One important change concerns the fines imposed on companies convicted for anti-competitive conduct. While the old law established a fine of between 1% and 30% of gross revenues, minus the taxes paid by the company in the year before the beginning of the investigation, the new law has changed the range of the fines to between 0.1% and 20% of the gross revenues of the company, economic group or conglomerate in the year before the start of the investigation, as well as limiting the basis for the calculation of the fines to the business segment in which the wrongdoing occurred. Therefore, under the new Competition Law, fines may no longer be calculated based on the company's total gross revenues, but rather on the revenues of the business segment in which the conduct occurred (in some cases this may match the turnover). It is still uncertain whether this change will result in more limited fines being imposed on companies, but everything indicates that this will be the trend. In fact, when deciding the Air Cargo case on August 28 2013, CADE applied the new Competition Law, arguing that it was more beneficial for the defendants.
For individuals, the range of fines also changed, from 10% to 50% of the amount applied to the company (according to the former Antitrust Law) to 1% to 20%. The new law also expanded the list of alternative penalties for individuals, including the possibility of a prohibition on trading on his or her own behalf or as a representative of a legal entity for a period of up to five years.

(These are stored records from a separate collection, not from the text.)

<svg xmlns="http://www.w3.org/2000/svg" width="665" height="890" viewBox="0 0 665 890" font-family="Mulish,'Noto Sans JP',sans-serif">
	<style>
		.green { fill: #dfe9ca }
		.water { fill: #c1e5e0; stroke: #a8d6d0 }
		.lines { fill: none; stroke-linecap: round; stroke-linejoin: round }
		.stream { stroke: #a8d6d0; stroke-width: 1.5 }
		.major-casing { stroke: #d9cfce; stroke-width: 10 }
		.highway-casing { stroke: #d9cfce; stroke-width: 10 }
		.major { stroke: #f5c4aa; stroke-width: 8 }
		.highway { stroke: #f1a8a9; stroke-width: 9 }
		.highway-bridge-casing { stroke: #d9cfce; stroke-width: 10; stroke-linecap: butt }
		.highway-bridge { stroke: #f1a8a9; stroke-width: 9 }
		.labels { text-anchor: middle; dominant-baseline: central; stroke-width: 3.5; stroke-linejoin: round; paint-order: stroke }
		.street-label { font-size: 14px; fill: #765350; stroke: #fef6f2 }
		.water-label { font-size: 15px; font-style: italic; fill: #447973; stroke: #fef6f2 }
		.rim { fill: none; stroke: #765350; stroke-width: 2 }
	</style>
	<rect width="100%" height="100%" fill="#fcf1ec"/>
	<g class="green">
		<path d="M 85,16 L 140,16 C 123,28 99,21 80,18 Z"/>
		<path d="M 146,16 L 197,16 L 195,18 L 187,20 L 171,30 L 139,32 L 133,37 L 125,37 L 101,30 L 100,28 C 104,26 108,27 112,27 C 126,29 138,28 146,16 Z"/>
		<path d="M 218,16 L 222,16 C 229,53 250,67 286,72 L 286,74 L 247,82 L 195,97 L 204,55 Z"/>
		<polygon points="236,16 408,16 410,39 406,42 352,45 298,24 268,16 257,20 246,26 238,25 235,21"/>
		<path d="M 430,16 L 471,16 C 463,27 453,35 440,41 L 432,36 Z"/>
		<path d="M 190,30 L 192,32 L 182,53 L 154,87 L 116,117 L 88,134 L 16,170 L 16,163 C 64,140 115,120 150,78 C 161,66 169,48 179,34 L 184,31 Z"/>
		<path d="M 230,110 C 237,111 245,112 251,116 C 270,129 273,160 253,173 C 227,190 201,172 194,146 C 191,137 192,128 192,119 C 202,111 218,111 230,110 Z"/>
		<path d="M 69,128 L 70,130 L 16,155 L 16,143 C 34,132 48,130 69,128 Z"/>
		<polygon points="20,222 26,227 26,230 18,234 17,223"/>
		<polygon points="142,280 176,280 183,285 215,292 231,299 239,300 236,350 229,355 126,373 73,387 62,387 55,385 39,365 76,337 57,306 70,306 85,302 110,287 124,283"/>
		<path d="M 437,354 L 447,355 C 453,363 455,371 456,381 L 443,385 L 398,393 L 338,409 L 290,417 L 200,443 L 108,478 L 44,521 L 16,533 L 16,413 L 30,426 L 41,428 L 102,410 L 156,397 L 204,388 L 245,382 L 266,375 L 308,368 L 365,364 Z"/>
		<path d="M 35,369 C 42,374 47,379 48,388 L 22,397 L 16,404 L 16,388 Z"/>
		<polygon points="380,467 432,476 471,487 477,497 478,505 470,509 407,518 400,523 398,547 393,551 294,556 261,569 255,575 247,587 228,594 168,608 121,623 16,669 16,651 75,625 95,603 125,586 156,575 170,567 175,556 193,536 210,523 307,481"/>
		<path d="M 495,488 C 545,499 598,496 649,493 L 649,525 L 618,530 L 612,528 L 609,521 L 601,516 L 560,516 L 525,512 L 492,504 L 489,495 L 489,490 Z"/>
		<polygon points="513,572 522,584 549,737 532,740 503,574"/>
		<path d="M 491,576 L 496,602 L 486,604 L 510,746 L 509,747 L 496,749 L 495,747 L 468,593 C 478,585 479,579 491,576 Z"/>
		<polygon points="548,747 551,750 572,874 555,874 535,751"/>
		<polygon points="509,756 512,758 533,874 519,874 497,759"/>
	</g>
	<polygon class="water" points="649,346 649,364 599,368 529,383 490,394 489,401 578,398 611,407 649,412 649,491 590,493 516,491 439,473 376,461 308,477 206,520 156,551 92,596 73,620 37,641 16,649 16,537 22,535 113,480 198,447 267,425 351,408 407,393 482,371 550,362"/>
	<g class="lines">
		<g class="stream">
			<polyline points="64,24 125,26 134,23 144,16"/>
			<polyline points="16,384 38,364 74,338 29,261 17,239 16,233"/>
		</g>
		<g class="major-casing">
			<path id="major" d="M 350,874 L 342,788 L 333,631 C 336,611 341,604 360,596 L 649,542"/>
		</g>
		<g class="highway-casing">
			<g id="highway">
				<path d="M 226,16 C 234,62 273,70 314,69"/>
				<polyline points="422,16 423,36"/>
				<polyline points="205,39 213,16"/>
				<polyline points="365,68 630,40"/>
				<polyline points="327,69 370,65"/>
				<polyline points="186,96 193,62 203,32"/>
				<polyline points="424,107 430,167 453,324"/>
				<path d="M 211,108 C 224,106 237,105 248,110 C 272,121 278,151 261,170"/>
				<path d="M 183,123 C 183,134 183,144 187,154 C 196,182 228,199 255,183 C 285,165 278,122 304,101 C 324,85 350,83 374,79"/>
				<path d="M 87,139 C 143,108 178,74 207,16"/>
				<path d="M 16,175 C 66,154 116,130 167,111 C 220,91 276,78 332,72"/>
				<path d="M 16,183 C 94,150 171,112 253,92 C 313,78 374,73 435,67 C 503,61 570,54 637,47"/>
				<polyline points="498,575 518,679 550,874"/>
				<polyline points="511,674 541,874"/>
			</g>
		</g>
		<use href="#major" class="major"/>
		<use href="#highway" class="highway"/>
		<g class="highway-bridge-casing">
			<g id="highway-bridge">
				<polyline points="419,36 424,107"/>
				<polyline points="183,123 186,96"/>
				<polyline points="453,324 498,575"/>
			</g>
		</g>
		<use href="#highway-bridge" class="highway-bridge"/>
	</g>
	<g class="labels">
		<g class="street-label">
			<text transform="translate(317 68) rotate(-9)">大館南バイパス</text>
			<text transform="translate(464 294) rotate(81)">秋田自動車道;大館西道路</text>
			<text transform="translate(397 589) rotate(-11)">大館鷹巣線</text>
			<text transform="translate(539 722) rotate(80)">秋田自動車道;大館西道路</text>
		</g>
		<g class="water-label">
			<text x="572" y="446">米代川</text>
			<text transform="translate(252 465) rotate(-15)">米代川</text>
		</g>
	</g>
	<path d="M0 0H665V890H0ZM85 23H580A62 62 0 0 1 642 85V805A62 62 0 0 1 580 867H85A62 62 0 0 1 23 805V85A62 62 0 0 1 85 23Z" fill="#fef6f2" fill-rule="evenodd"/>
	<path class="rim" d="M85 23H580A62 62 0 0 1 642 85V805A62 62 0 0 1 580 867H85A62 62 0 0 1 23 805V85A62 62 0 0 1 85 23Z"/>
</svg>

Operating a cartel is both an administrative infringement and a crime under Brazilian law; the new law introduces an important change in the criminal provision of this anti-competitive practice. Before the enactment of the new law, Article 4 of Law 8.137/1990 provided that the penalty for crimes against economic order was imprisonment for two to five years or the payment of a fine. The new law eliminates the possibility of alternative penalties. Individuals investigated for cartel crimes are now subject to two to five years' imprisonment and the payment of a fine. As a consequence, individuals investigated for crimes against economic order (eg, a cartel) no longer have the possibility to terminate criminal proceedings by paying an administrative fine to CADE.
The new Competition Law did not make significant changes to the procedures for signing leniency and settlement agreements – these are both still subject to further discussions and regulation by CADE in order to improve the reliability, certainty and clearness of these tools in the enforcement of cartel investigations.
The new Competition Law introduced relevant changes which affect the business environment for companies doing business in Brazil. CADE should be praised for reviewing fast-track cases within short timeframes, even with considerably limited resources. Although there is still room for improvement, the enactment of the new Competition Law was a key step in the development and enforcement of antitrust policy in Brazil.
For further information on this topic please contact Barbara Rosenberg or Jose Carlos da Matta Berardo at Barbosa, Müssnich & Aragão Advogados by telephone (+55 11 2179 4600), fax (+55 11 2179 4597) or email (email@example.com or firstname.lastname@example.org).
(1) The concepts of a group of companies and control are particularly important in this context for the calculation of the applicable turnover thresholds rules. CADE substantially expanded these concepts – in contrast with those adopted by Law 8.884/1994 – with the issuance of new regulations.